▶ **EXCERPTED DATA**:
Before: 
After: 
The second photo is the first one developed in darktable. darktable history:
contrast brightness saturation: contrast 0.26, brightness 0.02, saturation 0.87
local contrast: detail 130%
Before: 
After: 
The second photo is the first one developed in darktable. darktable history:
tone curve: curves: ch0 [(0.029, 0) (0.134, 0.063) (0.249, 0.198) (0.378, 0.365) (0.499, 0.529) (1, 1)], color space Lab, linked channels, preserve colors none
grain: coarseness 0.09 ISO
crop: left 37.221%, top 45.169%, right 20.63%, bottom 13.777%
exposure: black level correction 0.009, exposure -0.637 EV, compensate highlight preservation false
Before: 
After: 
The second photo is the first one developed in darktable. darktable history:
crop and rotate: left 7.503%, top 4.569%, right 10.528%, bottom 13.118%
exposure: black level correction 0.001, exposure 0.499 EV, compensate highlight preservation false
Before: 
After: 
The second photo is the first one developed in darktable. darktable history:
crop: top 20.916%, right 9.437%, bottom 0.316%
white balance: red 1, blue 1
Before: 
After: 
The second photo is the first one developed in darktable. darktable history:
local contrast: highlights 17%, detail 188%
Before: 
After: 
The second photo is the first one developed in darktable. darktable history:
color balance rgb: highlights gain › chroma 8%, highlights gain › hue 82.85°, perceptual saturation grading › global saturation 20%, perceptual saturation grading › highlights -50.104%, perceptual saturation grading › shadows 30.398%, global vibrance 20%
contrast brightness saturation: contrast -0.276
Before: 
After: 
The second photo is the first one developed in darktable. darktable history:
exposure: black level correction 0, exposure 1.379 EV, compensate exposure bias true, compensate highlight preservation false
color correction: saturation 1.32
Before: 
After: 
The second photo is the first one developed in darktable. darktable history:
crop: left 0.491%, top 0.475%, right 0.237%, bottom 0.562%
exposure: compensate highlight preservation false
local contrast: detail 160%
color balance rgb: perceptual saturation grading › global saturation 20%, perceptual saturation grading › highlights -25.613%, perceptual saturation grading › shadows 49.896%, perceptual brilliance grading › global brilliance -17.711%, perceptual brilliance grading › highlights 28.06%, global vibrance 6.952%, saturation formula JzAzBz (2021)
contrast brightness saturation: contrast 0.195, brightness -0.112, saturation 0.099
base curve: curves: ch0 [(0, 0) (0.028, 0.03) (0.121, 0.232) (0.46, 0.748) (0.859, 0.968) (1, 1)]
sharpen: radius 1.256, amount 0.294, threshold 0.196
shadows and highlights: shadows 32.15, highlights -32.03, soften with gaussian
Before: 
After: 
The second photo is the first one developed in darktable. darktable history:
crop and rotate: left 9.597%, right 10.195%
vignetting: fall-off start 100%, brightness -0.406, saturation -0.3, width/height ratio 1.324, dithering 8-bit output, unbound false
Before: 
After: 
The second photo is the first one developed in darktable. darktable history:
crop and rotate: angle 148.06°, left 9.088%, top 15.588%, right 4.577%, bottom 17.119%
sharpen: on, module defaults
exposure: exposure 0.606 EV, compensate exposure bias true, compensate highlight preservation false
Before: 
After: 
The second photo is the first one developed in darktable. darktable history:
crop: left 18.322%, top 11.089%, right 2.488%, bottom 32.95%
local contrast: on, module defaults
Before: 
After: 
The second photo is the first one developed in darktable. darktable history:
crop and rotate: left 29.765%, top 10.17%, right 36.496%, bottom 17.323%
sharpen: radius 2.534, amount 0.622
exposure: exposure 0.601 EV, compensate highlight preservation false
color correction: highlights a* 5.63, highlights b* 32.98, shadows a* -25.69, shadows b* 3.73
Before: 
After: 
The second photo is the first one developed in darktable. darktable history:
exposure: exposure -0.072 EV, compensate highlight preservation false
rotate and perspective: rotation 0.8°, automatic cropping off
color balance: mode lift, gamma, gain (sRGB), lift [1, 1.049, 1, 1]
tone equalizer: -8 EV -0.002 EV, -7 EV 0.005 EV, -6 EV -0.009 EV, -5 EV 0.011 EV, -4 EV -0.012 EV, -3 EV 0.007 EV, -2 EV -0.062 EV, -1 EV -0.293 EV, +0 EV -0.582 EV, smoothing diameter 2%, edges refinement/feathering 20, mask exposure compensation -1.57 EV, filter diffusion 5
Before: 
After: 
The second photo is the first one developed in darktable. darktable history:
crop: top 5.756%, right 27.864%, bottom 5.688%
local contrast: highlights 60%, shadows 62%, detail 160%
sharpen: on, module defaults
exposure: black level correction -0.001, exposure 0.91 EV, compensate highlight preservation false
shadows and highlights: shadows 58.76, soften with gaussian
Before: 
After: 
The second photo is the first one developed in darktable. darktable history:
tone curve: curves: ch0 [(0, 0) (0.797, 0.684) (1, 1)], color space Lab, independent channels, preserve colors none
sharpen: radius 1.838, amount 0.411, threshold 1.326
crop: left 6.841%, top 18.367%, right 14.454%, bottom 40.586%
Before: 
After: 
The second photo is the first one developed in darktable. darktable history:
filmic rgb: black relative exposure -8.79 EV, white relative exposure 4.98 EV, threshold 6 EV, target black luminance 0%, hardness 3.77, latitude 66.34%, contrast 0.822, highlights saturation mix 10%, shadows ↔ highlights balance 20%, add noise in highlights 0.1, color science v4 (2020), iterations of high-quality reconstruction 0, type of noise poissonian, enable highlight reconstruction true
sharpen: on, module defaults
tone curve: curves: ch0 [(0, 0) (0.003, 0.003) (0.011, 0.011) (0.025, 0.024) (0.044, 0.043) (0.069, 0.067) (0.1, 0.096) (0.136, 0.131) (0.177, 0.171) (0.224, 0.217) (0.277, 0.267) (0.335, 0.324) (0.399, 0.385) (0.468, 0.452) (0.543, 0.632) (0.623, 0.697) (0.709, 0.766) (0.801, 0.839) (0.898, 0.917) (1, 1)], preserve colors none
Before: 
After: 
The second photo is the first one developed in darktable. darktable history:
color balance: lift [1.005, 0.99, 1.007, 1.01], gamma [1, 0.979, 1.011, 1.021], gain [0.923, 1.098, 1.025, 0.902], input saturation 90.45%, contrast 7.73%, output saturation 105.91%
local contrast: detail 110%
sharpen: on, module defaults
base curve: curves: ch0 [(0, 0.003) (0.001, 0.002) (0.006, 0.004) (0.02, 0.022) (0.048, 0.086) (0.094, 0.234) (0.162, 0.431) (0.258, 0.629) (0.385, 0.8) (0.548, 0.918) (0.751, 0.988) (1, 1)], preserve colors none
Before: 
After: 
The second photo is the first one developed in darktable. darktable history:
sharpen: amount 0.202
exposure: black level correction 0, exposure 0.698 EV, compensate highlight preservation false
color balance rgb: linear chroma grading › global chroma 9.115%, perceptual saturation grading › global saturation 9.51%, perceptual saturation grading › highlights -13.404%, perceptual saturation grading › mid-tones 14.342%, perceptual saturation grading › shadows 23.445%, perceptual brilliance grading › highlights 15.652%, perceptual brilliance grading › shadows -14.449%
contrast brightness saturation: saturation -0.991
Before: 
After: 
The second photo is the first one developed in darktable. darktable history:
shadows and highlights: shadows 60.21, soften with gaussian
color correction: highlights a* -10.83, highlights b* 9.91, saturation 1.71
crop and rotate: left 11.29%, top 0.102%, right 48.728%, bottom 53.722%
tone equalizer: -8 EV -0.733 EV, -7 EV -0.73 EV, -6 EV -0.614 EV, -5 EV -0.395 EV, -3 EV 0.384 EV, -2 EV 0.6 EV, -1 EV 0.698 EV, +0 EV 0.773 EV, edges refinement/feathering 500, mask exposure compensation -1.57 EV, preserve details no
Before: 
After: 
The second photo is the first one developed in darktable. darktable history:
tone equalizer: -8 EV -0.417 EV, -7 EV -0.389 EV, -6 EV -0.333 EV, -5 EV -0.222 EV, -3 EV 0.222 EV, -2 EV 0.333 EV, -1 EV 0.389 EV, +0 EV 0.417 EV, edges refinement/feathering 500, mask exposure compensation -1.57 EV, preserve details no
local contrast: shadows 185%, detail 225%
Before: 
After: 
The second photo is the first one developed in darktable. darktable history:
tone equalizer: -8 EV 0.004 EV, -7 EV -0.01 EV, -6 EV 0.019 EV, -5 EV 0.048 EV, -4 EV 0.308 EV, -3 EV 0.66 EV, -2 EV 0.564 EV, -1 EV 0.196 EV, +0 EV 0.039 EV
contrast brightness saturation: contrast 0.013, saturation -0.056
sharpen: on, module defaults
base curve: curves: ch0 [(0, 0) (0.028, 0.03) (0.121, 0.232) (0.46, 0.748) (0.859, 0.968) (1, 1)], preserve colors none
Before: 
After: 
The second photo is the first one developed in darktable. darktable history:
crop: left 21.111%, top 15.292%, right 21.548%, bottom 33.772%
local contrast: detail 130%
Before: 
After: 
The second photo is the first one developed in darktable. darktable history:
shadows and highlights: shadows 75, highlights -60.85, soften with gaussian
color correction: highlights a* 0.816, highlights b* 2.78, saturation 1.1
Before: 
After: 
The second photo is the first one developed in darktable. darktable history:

▶ **DIRECTIONS FOR THIS TASK**:
Reproduce the items verbatim, from the very first line through the line containing "exposure: black level correction 0.001, exposure", with both ends included.

▶ **SOLUTION FOR THIS EXERCISE**:
Before: 
After: 
The second photo is the first one developed in darktable. darktable history:
contrast brightness saturation: contrast 0.26, brightness 0.02, saturation 0.87
local contrast: detail 130%
Before: 
After: 
The second photo is the first one developed in darktable. darktable history:
tone curve: curves: ch0 [(0.029, 0) (0.134, 0.063) (0.249, 0.198) (0.378, 0.365) (0.499, 0.529) (1, 1)], color space Lab, linked channels, preserve colors none
grain: coarseness 0.09 ISO
crop: left 37.221%, top 45.169%, right 20.63%, bottom 13.777%
exposure: black level correction 0.009, exposure -0.637 EV, compensate highlight preservation false
Before: 
After: 
The second photo is the first one developed in darktable. darktable history:
crop and rotate: left 7.503%, top 4.569%, right 10.528%, bottom 13.118%
exposure: black level correction 0.001, exposure 0.499 EV, compensate highlight preservation false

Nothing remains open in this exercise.